Les personnages dans Le Trône de Fer : la recherche du Côté Gris

George R.R. Martin met en pièces les clichés de la Fantasy traditionnelle. La preuve avec des extraits d’interviews sur le thème des personnages.


 

Les prochaines publications sur George R.R. Martin compileront trois interviews que j’ai dénichées sur le web… Ou plutôt, des extraits pris dans chacune d’entre elles – qui sont souvent très longues, et passionnantes. Il a fallu faire le tri; et même après, il reste beaucoup de questions. Je vous les ferai donc manger en plusieurs fois !

Elles datent un peu, mais restent très éclairantes sur l’œuvre, les personnages, les rapports de l’auteur à la série.

  • L’une vient du site Entertainment Weekly, et a été réalisée en 2011, après la sortie de la saison 1.
  • L’autre provient d’un blogueur catalan, Adrià Guxens. Cette interview date de 2012, avant la sortie de la saison 3. Les passionnés pourront la trouver en entière, en anglais, en espagnol… et même en catalan !
  • La troisième interview a été traduite par actusf.com, d’après une interview originale de Smartertravel.com (réalisée en avril 2012 par Josh Roberts).

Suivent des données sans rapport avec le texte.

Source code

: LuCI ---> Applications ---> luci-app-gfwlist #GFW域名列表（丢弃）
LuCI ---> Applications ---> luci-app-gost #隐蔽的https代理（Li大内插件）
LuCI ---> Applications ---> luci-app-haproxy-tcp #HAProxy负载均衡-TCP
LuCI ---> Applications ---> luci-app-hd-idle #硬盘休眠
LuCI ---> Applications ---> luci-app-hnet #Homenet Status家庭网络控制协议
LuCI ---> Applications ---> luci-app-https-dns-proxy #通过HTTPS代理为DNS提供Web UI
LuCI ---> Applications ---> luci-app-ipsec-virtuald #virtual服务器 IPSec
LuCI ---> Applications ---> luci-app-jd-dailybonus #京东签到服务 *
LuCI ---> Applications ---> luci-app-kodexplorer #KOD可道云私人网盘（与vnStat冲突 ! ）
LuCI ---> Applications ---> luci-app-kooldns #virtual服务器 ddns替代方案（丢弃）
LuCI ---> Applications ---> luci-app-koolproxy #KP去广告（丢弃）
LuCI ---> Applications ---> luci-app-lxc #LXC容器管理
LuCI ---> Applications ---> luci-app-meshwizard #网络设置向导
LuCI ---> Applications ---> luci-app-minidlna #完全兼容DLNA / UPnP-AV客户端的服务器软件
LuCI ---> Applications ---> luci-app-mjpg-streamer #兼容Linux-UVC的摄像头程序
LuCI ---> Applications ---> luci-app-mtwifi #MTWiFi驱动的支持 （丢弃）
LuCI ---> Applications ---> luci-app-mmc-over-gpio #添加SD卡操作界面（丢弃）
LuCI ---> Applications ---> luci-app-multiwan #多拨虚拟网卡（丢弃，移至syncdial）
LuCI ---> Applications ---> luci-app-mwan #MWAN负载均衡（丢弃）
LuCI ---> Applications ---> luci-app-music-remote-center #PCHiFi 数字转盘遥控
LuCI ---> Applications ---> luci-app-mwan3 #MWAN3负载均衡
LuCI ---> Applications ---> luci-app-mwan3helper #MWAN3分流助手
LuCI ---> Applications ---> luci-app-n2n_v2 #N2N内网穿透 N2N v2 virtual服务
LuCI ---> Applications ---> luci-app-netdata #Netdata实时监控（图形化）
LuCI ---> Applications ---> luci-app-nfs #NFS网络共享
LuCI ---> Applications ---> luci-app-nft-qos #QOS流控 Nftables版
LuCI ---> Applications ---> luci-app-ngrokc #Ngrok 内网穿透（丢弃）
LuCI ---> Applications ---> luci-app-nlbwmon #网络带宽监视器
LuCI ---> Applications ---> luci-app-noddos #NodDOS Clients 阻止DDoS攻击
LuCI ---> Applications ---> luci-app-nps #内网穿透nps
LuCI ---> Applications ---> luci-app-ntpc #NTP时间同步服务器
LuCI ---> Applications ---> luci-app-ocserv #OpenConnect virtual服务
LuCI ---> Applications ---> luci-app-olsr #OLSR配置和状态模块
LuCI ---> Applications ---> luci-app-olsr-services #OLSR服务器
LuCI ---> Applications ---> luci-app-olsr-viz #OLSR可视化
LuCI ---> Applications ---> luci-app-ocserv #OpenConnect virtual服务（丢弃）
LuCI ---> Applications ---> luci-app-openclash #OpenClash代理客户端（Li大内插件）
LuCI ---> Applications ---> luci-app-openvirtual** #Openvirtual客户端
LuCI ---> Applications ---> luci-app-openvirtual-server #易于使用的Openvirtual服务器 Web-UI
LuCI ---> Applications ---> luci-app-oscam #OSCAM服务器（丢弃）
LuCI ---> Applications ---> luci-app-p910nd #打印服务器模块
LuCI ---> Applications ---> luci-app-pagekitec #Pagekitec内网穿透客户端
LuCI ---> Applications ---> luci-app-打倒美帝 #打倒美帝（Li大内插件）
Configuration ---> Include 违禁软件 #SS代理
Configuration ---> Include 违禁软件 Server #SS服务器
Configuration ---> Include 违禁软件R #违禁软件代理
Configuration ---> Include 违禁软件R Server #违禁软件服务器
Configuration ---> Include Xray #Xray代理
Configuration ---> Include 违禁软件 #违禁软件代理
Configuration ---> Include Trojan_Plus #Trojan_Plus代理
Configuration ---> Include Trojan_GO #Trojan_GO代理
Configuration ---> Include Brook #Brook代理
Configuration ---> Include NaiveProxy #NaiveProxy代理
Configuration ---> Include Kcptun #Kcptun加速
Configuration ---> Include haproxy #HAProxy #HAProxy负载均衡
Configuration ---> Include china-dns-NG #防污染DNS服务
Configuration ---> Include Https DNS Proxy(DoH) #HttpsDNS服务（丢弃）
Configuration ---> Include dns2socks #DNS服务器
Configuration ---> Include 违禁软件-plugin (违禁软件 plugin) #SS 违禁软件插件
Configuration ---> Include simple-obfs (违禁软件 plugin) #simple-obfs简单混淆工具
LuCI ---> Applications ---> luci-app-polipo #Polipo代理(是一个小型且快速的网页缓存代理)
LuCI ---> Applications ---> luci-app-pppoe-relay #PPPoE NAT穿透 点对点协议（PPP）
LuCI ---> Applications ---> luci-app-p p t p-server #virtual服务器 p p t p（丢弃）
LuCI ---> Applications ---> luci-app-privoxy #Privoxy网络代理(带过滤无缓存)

On salue souvent votre maîtrise de la technique du point de vue. Pouvez-vous m’en dire un peu plus sur cette méthode ?

Je suis un fervent défenseur de l’utilisation d’un point de vue limité, mais très précis, à la troisième personne pour raconter des histoires. J’ai utilisé d’autres techniques au cours de ma carrière, telles que les points de vue omniscients ou à la première personne, mais en fin de compte je déteste le point de vue omniscient. Aucun d’entre nous n’a un point de vue omniscient, nous sommes seuls dans l’univers. On entend ce que l’on entend… notre perception est très limitée. Si un avion s’écrasait derrière vous, je le verrais, mais vous non. C’est la manière dont nous percevons le monde et je veux placer mes lecteurs dans la tête de mes personnages.

Mais vous avez beaucoup de personnages…

Oui, dans le cas du Trône de Fer j’ai une histoire épique qui prend autant d’ampleur que l’histoire de la Seconde Guerre mondiale. Si j’écrivais sur ce sujet, quel est le point de vue que j’adopterais ? Je pourrais choisir le point de vue d’un jeune soldat américain envoyé en Allemagne, mais alors, bien sûr, je ne saurais pas ce qui se passe dans le Pacifique ou dans les hautes strates du pouvoir… Je pourrais donc choisir aussi le point de vue de Churchill mais dans ce cas je ne donnerais des informations que d’un côté, et donc je devrais aussi choisir le point de vue d’Hitler et alors je me sentirais assez bizarre.

Quand on se trouve dans la tête des personnages, on peut lire ce qu’ils pensent ; on n’a pas l’impression qu’ils sont simplement bons ou mauvais…

Non. Mes personnages ne sont pas noirs ou blancs, comme dans le cliché de la Fantasy traditionnelle. Je n’ai pas le camp blanc typique, avec les personnages très bons, et le camp des méchants, constitué d’individus laids et mauvais qui ne portent que des vêtements noirs. J’ai toujours été très impressionné par Homère et son Iliade – en particulier la scène de combat entre Achille et Hector. Qui est le héros, qui est le scélérat ? C’est le pouvoir de cette histoire et je voulais quelque chose de similaire pour mes livres. Le héros d’un camp est le scélérat de l’autre.

L’un des personnages féminins les plus développés est Catelyn Stark.

Je voulais une mère forte parmi mes personnages. Les portraits de femmes dans la Fantasy épique sont problématiques, depuis un long moment. Ces livres sont majoritairement écrits par des hommes, mais les femmes aussi les lisent – en grand, en très grand nombre. Et les femmes de la Fantasy ont tendance à être des femmes tout à fait atypiques… Elles ont tendance à être la guerrière ou la courageuse princesse qui refuse les plans que son père a pour elle, et on trouve de ces archétypes dans mes propres bouquins.

Cependant, avec Catelyn, on retrouve Aliénor d’Aquitaine : la figure de la femme qui a accepté son rôle et ses fonctions dans une société étroite d’esprit et, néanmoins, qui possède une influence, un pouvoir et une autorité considérables tout en acceptant les risques et les contraintes de cette société. Elle est aussi une mère… Contrairement à la tendance que l’on trouve beaucoup dans la Fantasy, qui est de tuer la mère ou de la faire disparaître. En général, elle est morte avant que l’histoire ne commence… Personne ne veut entendre parler de la mère du roi Arthur ni de ce qu’elle pensait ou ce qu’elle faisait – donc on la fait disparaître et c’est ce que je voulais moi aussi. Et voilà le personnage de Catelyn.